You’ve mentioned that the recording of your soundtrack is completely different from the in-game experience. What are the systems that allow your soundtrack to organically evolve to a player’s actions? How do you compose with that in mind?

I am really into music design for games. It means that music has to have specific functions depending on the player’s actions. For instance, in Dying Light 2, if you start running the music will start, then the more parkour moves you are making, the bigger the music until you reach what we called the “parkour flow” which reaches the pinnacle of the music.

To create such a feeling, you need to first design the idea, test it, and finally produce it. It is a long process. But after many failures and retries, I was able to reach what we had in mind. 

Screen Shot 2022 02 11 At 91442 Pm

Dying Light 2. // Courtesy Techland

You’re coming to this off of some of the most genre-pushing period scores in games of the decade—A Plague Tale and Vamypr. What did you learn from dabbling in the arrangements and musicality of those works? 

Plague Tale and Vampyr have one similarity which is the cello performed by the great Eric Maria Couturier. But one is more melodic and the other more textural. Each project is a mystery for me about how I will write and produce the music. That is why I spend a lot of time diving into the Creative Director’s mind to really understand what they want. They have all the answers. You need to listen very carefully to what they say, not about music, but about their game and all the solutions will come at you.

Dying Light 2 is a huge departure from the first game, in terms of the sheer amount of story, dialogue, context, etc. I don’t know if you have thoughts regarding the first game, but I’d love to know your impressions. Beyond that, I’d love to know how you approached this with ideas on an evolution around this new vision?

Dying Light 2 is huge! Like super big. It was a real challenge for everybody. I’ve worked very closely with Techland for three years to provide the best musical experience I could for the players. We wanted to tell a story within an open world without making it too linear, so I had to create the most sophisticated music structure I’ve done to date. 

Tell me absolutely everything about what it was like to start your game-scoring career with the all-timer underrated games Obscure and Obscure II. Probably my one chance to ask you about those gems.

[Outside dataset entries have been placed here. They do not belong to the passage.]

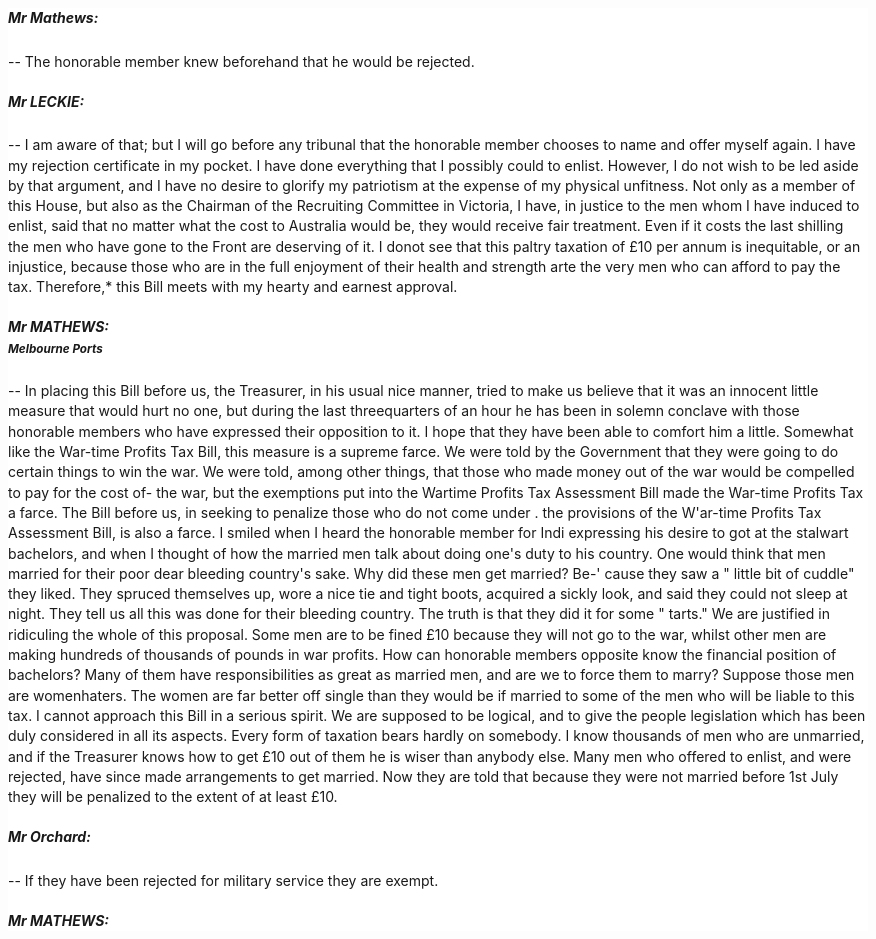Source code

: ##### Mr Mathews:

--  The honorable member knew beforehand that he would be rejected. 

##### Mr LECKIE:

-- I am aware of that; but I will go before any tribunal that the honorable member chooses to name and offer myself again. I have my rejection certificate in my pocket. I have done everything that I possibly could to enlist. However, I do not wish to be led aside by that argument, and I have no desire to glorify my patriotism at the expense of my physical unfitness. Not only as a member of this House, but also as the  Chairman  of the Recruiting Committee in Victoria, I have, in justice to the men whom I have induced to enlist, said that no matter what the cost to Australia would be, they would receive fair treatment. Even if it costs the last shilling the men who have gone to the Front are deserving of it. I donot see that this paltry taxation of £10 per annum is inequitable, or an injustice, because those who are in the full enjoyment of their health and strength arte the very men who can afford to pay the tax. Therefore,* this Bill meets with my hearty and earnest approval. 

##### Mr MATHEWS:<br><small class="text-muted">Melbourne Ports</small>

--  In placing this Bill before us, the Treasurer, in his usual nice manner, tried to make us believe that it was an innocent little measure that would hurt no one, but during the last threequarters of an hour he has been in solemn conclave with those honorable members who have expressed their opposition to it. I hope that they have been able to comfort him a little. Somewhat like the War-time Profits Tax Bill, this measure is a supreme farce. We were told by the Government that they were going to do certain things to win the war. We were told, among other things, that those who made money out of the war would be compelled to pay for the cost of- the war, but the exemptions put into the Wartime Profits Tax Assessment Bill made the War-time Profits Tax a farce. The Bill before us, in seeking to penalize those who do not come under . the provisions of the W'ar-time Profits Tax Assessment Bill, is also a farce. I smiled when I heard the honorable member for Indi expressing his desire to got at the stalwart bachelors, and when I thought of how the married men talk about doing one's duty to his country. One would think that men married for their poor dear bleeding country's sake. Why did these men get married? Be-' cause they saw a " little bit of cuddle" they liked. They spruced themselves up, wore a nice tie and tight boots, acquired a sickly look, and said they could not sleep at night. They tell us all this was done for their bleeding country. The truth is that they did it for some " tarts." We are justified in ridiculing the whole of this proposal. Some men are to be fined £10 because they will not go to the war, whilst other men are making hundreds of thousands of pounds in war profits. How can honorable members opposite know the financial position of bachelors? Many of them have responsibilities as great as married men, and are we to force them to marry? Suppose those men are womenhaters. The women are far better off single than they would be if married to some of the men who will be liable to this tax. I cannot approach this Bill in a serious spirit. We are supposed to be logical, and to give the people legislation which has been duly considered in all its aspects. Every form of taxation bears hardly on somebody. I know thousands of men who are unmarried, and if the Treasurer knows how to get £10 out of them he is wiser than anybody else. Many men who offered to enlist, and were rejected, have since made arrangements to get married. Now they are told that because they were not married before 1st July they will be penalized to the extent of at least £10. 

##### Mr Orchard:

--  If they have been rejected for military service they are exempt. 

##### Mr MATHEWS:
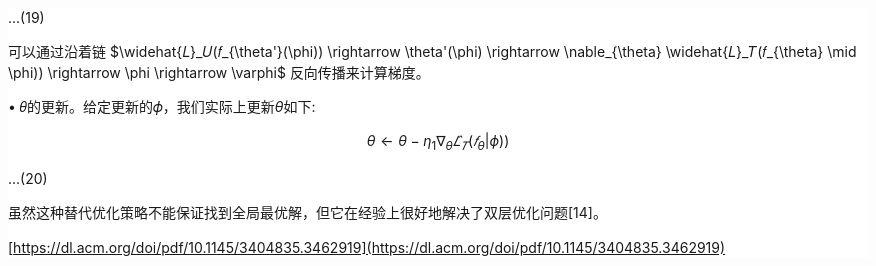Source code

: ...(19) 

可以通过沿着链 $\widehat{𝐿}_𝑈(𝑓_{\theta'}(\phi)) \rightarrow \theta'(\phi) \rightarrow \nable_{\theta} \widehat{𝐿}_𝑇(𝑓_{\theta} \mid \phi)) \rightarrow \phi \rightarrow \varphi$ 反向传播来计算梯度。

• 𝜃的更新。给定更新的𝜙，我们实际上更新$\theta$如下:

$$
\theta \leftarrow \theta − \eta_1 \nabla_{\theta} \widehat{𝐿}_𝑇(𝑓_{\theta} | \phi))
$$

...(20) 

虽然这种替代优化策略不能保证找到全局最优解，但它在经验上很好地解决了双层优化问题[14]。


[https://dl.acm.org/doi/pdf/10.1145/3404835.3462919](https://dl.acm.org/doi/pdf/10.1145/3404835.3462919)

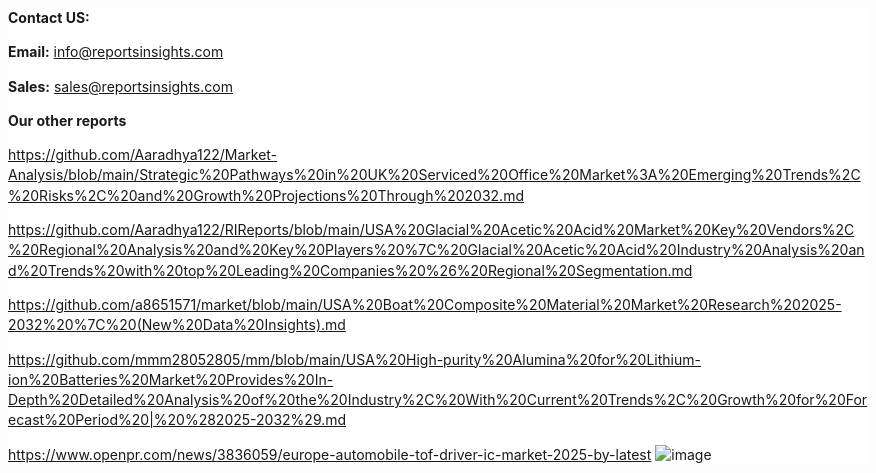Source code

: <strong>Contact US:</strong>

<p class=""""><b>Email:</b> <a href=mailto:info@reportsinsights.com>info@reportsinsights.com</a></p>
<p class=""""><b>Sales:</b> <a href=mailto:sales@reportsinsights.com>sales@reportsinsights.com</a></p>

<strong>Our other reports</strong>

<a href=https://github.com/Aaradhya122/Market-Analysis/blob/main/Strategic%20Pathways%20in%20UK%20Serviced%20Office%20Market%3A%20Emerging%20Trends%2C%20Risks%2C%20and%20Growth%20Projections%20Through%202032.md>https://github.com/Aaradhya122/Market-Analysis/blob/main/Strategic%20Pathways%20in%20UK%20Serviced%20Office%20Market%3A%20Emerging%20Trends%2C%20Risks%2C%20and%20Growth%20Projections%20Through%202032.md</a>

<a href=https://github.com/Aaradhya122/RIReports/blob/main/USA%20Glacial%20Acetic%20Acid%20Market%20Key%20Vendors%2C%20Regional%20Analysis%20and%20Key%20Players%20%7C%20Glacial%20Acetic%20Acid%20Industry%20Analysis%20and%20Trends%20with%20top%20Leading%20Companies%20%26%20Regional%20Segmentation.md>https://github.com/Aaradhya122/RIReports/blob/main/USA%20Glacial%20Acetic%20Acid%20Market%20Key%20Vendors%2C%20Regional%20Analysis%20and%20Key%20Players%20%7C%20Glacial%20Acetic%20Acid%20Industry%20Analysis%20and%20Trends%20with%20top%20Leading%20Companies%20%26%20Regional%20Segmentation.md</a>

<a href=https://github.com/a8651571/market/blob/main/USA%20Boat%20Composite%20Material%20Market%20Research%202025-2032%20%7C%20(New%20Data%20Insights).md>https://github.com/a8651571/market/blob/main/USA%20Boat%20Composite%20Material%20Market%20Research%202025-2032%20%7C%20(New%20Data%20Insights).md</a>

<a href=https://github.com/mmm28052805/mm/blob/main/USA%20High-purity%20Alumina%20for%20Lithium-ion%20Batteries%20Market%20Provides%20In-Depth%20Detailed%20Analysis%20of%20the%20Industry%2C%20With%20Current%20Trends%2C%20Growth%20for%20Forecast%20Period%20|%20%282025-2032%29.md>https://github.com/mmm28052805/mm/blob/main/USA%20High-purity%20Alumina%20for%20Lithium-ion%20Batteries%20Market%20Provides%20In-Depth%20Detailed%20Analysis%20of%20the%20Industry%2C%20With%20Current%20Trends%2C%20Growth%20for%20Forecast%20Period%20|%20%282025-2032%29.md</a>

<a href=https://www.openpr.com/news/3836059/europe-automobile-tof-driver-ic-market-2025-by-latest>https://www.openpr.com/news/3836059/europe-automobile-tof-driver-ic-market-2025-by-latest</a>
![image](https://github.com/user-attachments/assets/64a7775b-6595-4a29-9e68-a380afba3fea)
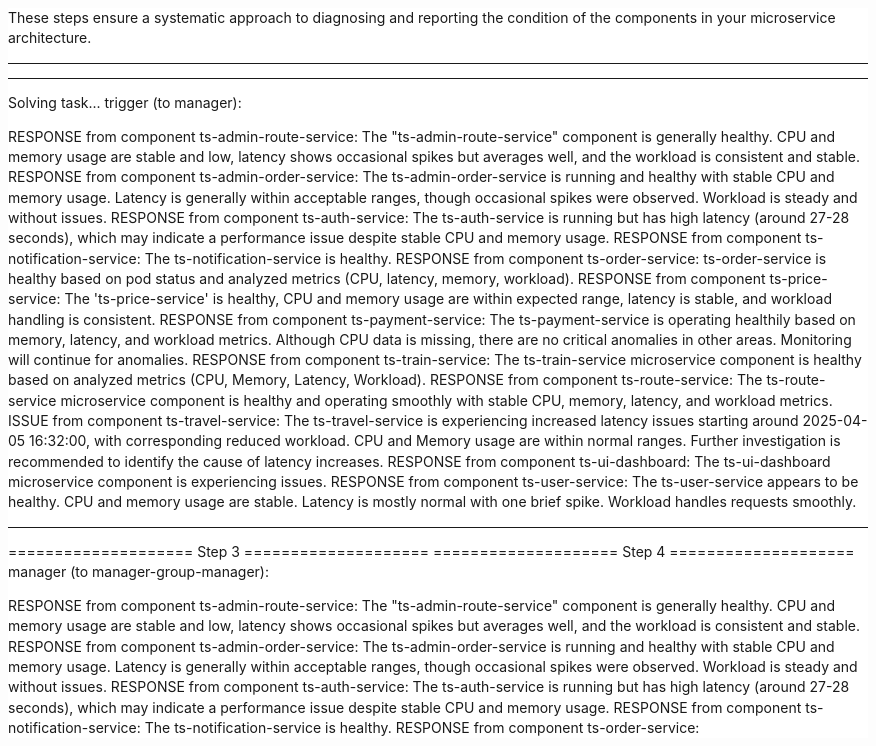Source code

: These steps ensure a systematic approach to diagnosing and reporting the condition of the components in your microservice architecture.

--------------------------------------------------------------------------------
****************************************************************************************************
Solving task...
trigger (to manager):

RESPONSE from component ts-admin-route-service: 
 The "ts-admin-route-service" component is generally healthy. CPU and memory usage are stable and low, latency shows occasional spikes but averages well, and the workload is consistent and stable.
RESPONSE from component ts-admin-order-service: 
 The ts-admin-order-service is running and healthy with stable CPU and memory usage. Latency is generally within acceptable ranges, though occasional spikes were observed. Workload is steady and without issues.
RESPONSE from component ts-auth-service: 
 The ts-auth-service is running but has high latency (around 27-28 seconds), which may indicate a performance issue despite stable CPU and memory usage.
RESPONSE from component ts-notification-service: 
 The ts-notification-service is healthy.
RESPONSE from component ts-order-service: 
 ts-order-service is healthy based on pod status and analyzed metrics (CPU, latency, memory, workload).
RESPONSE from component ts-price-service: 
 The 'ts-price-service' is healthy, CPU and memory usage are within expected range, latency is stable, and workload handling is consistent.
RESPONSE from component ts-payment-service: 
 The ts-payment-service is operating healthily based on memory, latency, and workload metrics. Although CPU data is missing, there are no critical anomalies in other areas. Monitoring will continue for anomalies.
RESPONSE from component ts-train-service: 
 The ts-train-service microservice component is healthy based on analyzed metrics (CPU, Memory, Latency, Workload).
RESPONSE from component ts-route-service: 
 The ts-route-service microservice component is healthy and operating smoothly with stable CPU, memory, latency, and workload metrics.
ISSUE from component ts-travel-service: 
 The ts-travel-service is experiencing increased latency issues starting around 2025-04-05 16:32:00, with corresponding reduced workload. CPU and Memory usage are within normal ranges. Further investigation is recommended to identify the cause of latency increases.
RESPONSE from component ts-ui-dashboard: 
 The ts-ui-dashboard microservice component is experiencing issues.
RESPONSE from component ts-user-service: 
 The ts-user-service appears to be healthy. CPU and memory usage are stable. Latency is mostly normal with one brief spike. Workload handles requests smoothly.

--------------------------------------------------------------------------------
==================== Step 3 ====================
==================== Step 4 ====================
manager (to manager-group-manager):

RESPONSE from component ts-admin-route-service: 
 The "ts-admin-route-service" component is generally healthy. CPU and memory usage are stable and low, latency shows occasional spikes but averages well, and the workload is consistent and stable.
RESPONSE from component ts-admin-order-service: 
 The ts-admin-order-service is running and healthy with stable CPU and memory usage. Latency is generally within acceptable ranges, though occasional spikes were observed. Workload is steady and without issues.
RESPONSE from component ts-auth-service: 
 The ts-auth-service is running but has high latency (around 27-28 seconds), which may indicate a performance issue despite stable CPU and memory usage.
RESPONSE from component ts-notification-service: 
 The ts-notification-service is healthy.
RESPONSE from component ts-order-service:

Ha! Old memories. The Obscure series has a special place in my heart as they are the first games I scored. I can’t tell you everything but I will tell you this. This experience showed me that coders are really underrated in the gaming public eye. I spent days and sometimes nights working with one coder, in particular, Bruno Carrez. Thanks to him I could achieve what you can experience in the game: a flow of music despite all the loading times. It may sound trivial today but at the time, on PlayStation 2, to get such a feature that would seamlessly play music between gameplay, cutscenes, and loadings, was groundbreaking. So, for all the coders that through the years were giving me the capacity of making my music shine, I want to say: merci!